_What this task involves_
Set down, please, without alteration, the lines of the entries below from the first through the one containing "2: (684, 473, 0.23)".

* * * * * * *

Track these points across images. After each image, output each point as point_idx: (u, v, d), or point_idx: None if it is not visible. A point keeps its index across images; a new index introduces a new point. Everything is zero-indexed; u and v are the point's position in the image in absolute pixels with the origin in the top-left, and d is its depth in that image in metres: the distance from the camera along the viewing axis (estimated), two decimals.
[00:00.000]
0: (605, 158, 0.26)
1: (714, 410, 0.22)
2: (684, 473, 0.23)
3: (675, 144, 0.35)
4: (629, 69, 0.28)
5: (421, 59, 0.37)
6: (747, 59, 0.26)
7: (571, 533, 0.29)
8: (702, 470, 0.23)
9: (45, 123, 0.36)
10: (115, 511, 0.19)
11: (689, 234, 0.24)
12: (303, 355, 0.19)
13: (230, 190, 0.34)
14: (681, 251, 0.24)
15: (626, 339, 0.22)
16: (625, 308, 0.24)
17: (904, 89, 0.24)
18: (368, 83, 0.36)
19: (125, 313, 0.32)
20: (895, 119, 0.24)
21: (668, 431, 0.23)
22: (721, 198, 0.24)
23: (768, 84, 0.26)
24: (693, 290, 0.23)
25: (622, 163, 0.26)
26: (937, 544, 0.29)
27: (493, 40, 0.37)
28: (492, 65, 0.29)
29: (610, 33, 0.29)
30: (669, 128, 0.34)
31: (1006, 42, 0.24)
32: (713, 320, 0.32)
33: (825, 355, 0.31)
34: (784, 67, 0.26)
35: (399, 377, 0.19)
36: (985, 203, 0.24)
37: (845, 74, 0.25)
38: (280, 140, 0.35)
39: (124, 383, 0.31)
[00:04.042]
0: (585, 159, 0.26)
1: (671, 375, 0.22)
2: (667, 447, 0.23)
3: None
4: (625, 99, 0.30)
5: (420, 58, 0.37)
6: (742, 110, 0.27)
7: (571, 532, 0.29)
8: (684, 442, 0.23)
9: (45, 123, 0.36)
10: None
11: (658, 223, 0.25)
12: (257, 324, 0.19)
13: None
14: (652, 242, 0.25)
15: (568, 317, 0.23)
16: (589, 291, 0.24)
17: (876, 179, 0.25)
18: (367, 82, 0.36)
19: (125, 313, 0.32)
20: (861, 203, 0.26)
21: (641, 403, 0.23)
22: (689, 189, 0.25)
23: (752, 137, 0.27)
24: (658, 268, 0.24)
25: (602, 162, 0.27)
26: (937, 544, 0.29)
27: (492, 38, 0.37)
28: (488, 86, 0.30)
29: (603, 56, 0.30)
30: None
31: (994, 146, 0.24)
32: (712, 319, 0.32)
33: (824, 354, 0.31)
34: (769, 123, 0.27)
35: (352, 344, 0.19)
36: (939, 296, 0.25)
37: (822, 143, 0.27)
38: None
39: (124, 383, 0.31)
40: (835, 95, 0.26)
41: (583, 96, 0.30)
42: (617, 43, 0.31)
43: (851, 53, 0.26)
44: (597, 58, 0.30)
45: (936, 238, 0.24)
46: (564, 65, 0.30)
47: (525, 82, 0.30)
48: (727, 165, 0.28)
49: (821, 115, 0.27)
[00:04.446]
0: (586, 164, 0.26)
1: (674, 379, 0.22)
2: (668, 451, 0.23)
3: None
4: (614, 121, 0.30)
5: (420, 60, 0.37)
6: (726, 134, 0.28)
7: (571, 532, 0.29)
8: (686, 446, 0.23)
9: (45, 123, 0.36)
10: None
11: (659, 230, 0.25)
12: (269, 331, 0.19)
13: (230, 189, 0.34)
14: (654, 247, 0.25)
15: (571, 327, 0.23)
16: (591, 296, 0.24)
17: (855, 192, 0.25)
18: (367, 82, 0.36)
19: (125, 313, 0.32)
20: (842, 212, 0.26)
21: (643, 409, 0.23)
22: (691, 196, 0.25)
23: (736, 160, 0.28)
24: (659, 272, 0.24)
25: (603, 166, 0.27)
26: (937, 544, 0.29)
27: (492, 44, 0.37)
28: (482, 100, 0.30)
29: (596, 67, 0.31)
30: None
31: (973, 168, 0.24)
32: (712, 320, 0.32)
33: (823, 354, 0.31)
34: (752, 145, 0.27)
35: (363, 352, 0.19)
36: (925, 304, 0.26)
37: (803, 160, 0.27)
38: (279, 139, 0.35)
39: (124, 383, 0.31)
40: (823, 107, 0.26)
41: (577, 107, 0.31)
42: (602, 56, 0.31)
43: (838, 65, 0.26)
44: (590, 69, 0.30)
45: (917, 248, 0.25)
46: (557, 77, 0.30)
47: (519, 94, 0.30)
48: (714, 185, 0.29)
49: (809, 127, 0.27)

* * * * * * *

_Result of this exercise_
Track these points across images. After each image, output each point as point_idx: (u, v, d), or point_idx: None if it is not visible. A point keeps its index across images; a new index introduces a new point. Everything is zero-indexed; u and v are the point's position in the image in absolute pixels with the origin in the top-left, and d is its depth in that image in metres: the distance from the camera along the viewing axis (estimated), two decimals.
[00:00.000]
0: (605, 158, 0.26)
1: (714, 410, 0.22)
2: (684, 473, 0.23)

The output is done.